CBS, Time Warner Cable Extend Talks Until Midnight
UPDATED: 11:02 p.m. ET
CBS and Time Warner Cable have extended their negotiations until a new witching hour: midnight on the East Coast.
With negotiations continuing, the carriage contract between CBS and Time Warner Cable has been extended for the fifth time Monday, this time until midnight (ET), perhaps signaling that the parties are nearing a resolution of their retransmission-consent dispute.
Battling over price, the sides faced an earlier 5 p.m. deadline Monday for retransmission-consent of CBS-owned stations in the MSO's footprint, as well as carriage of cable networks Showtime, CBS Sports Network and Smithsonian Channel on all of the distributor's systems nationwide.
The contract that was signed in 2009 -- covering retransmission-consent of 13 CBS-owned stations in eight markets within TWC’s footprint, including WCBS-TV and WLNY-TV in New York, KCBS-TV and KCAL-TV in Los Angeles and KTVT-TV and KTXA-TV in Dallas-Ft. Worth -- was orginally set to expire on June 30, but was extended late last month until July 24. At that juncture, the sides agreed to another interim extension through Monday's 5 p.m. cutoff, before the additional three-hour negotiating window was opened, and then amended again until 9 p.m.
The other affected stations are: Boston (WBZ, WSBK), Pittsburgh (KDKA, WPCW-CW), Denver (KCNC), Detroit (WKBD-CW) and Chicago (WBBM).
On Monday night just minutes before the 8 p.m. deadline, Time Warner Cable said it had agreed to a new extension until 9 p.m., while the broadcaster noted that “CBS and Time Warner Cable have extended their current deal again into the evening while the companies continue to negotiate.”
If Monday's extensions prove not to be the charm, some 3 million Time Warner Cable subscribers may miss out on CBS network and local station far. Moreover, all of the No. 2 MSO's customers could lose the cable programming, including premium service Showtime, which is televising the final season of its top series, Dexter, as well as its new original hit skein, Ray Donovan.
Negotiations between the parties had continued quietly and out of the public’s view until July 18. But at that point, Time Warner Cable and CBS began trading barbs in competing ad campaigns, with TWC claiming the broadcaster is asking for a 600% premium to what other CBS broadcast stations charge it on average. CBS counters that TWC is refusing to negotiate the same sort of deal that other distributors have reached with the network.
Investment firm RBC Capital estimates that CBS is now receiving between 75 cents and a $1 per sub per month from Time Warner Cable. Analyst Marci Ryvicker of Wells Fargo said the expired CBS-TWC agreement is considered a sweetheart deal. She says CBS is pressing for a deal that will eventually ramp up to $2 per sub.
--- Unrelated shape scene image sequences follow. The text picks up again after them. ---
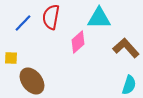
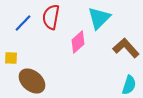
cyan triangle: rotated 45 degrees counterclockwise
brown ellipse: rotated 12 degrees counterclockwise
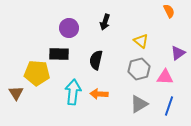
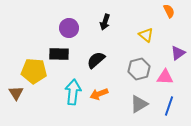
yellow triangle: moved 5 px right, 6 px up
black semicircle: rotated 36 degrees clockwise
yellow pentagon: moved 3 px left, 2 px up
orange arrow: rotated 24 degrees counterclockwise
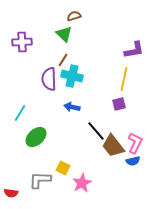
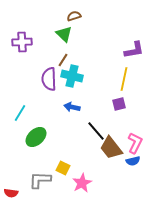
brown trapezoid: moved 2 px left, 2 px down
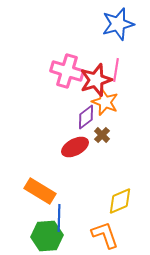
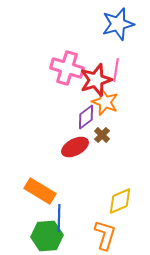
pink cross: moved 3 px up
orange L-shape: rotated 36 degrees clockwise
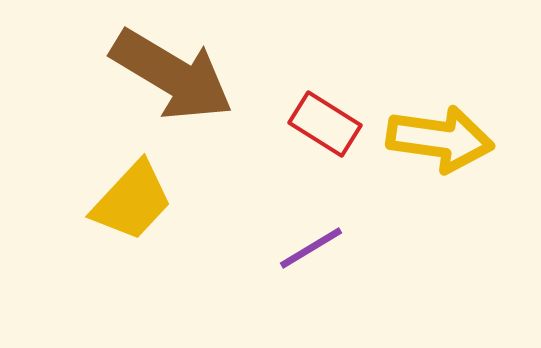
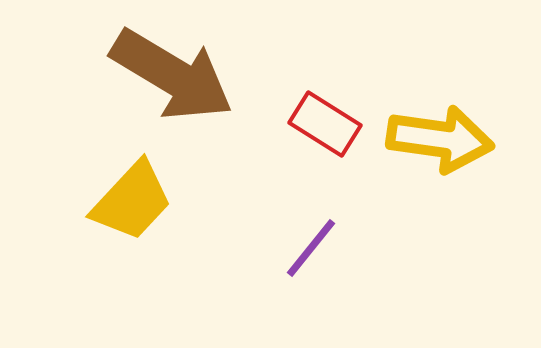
purple line: rotated 20 degrees counterclockwise
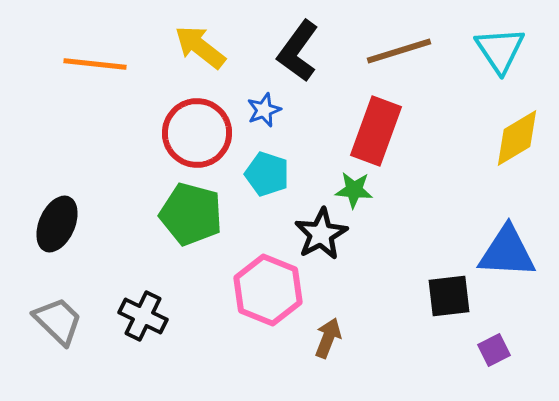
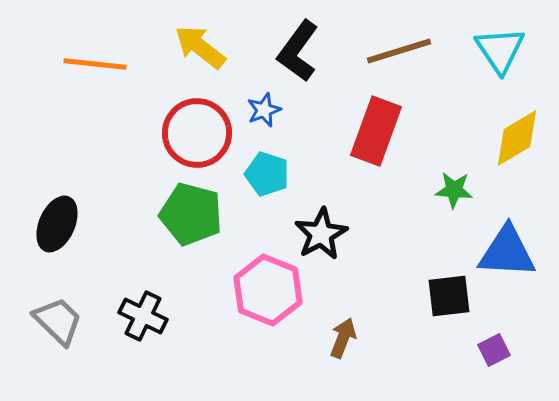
green star: moved 100 px right
brown arrow: moved 15 px right
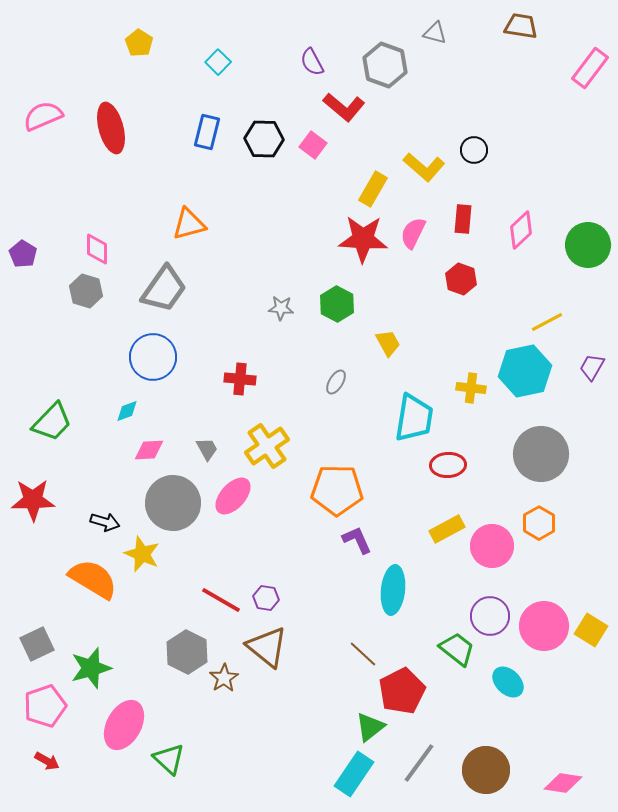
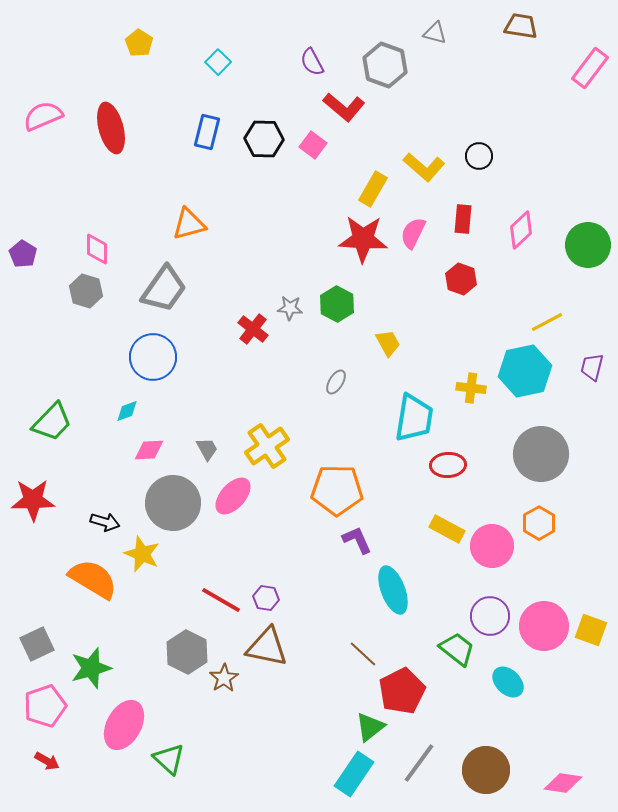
black circle at (474, 150): moved 5 px right, 6 px down
gray star at (281, 308): moved 9 px right
purple trapezoid at (592, 367): rotated 16 degrees counterclockwise
red cross at (240, 379): moved 13 px right, 50 px up; rotated 32 degrees clockwise
yellow rectangle at (447, 529): rotated 56 degrees clockwise
cyan ellipse at (393, 590): rotated 27 degrees counterclockwise
yellow square at (591, 630): rotated 12 degrees counterclockwise
brown triangle at (267, 647): rotated 27 degrees counterclockwise
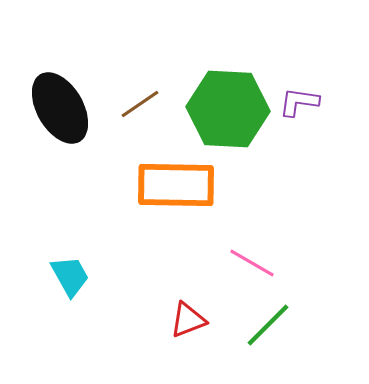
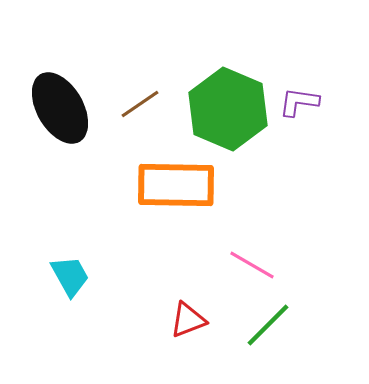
green hexagon: rotated 20 degrees clockwise
pink line: moved 2 px down
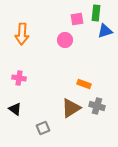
Earlier on Monday at the Television Critics Association conference in Beverly Hills, Calif., CBS CEO Les Moonves was was asked about the situation with Time Warner Cable. "I really don't want to negotiate in public. That's probably not the best way to do it," he said, noting he had been on the phone negotiating as recently as 15 minutes prior. "It's a very difficult negotiation... I hope we don't go dark. Conversations are happening between a lot of people today."
CBS, having long been the most-watched broadcast network, has chosen an aggressive course when it comes to retrans, recording a 62% rise in payments from cable, satellite and telco TV providers in the first quarter of 2013. The company is said to seeking up to $500 million in total retrans fees in 2013. That total could grow to $1 billion by 2016, four times the $250 million it reaped in 2012.
TWC has also been talking about permanently removing CBS from its prized Channel 2 positions in New York and Los Angeles if the stations go dark, noting it has drawn in those spots from other programmers. For its part, CBS said in an earlier statement that it "obviously won’t be making any deals where we are required to change our channel position."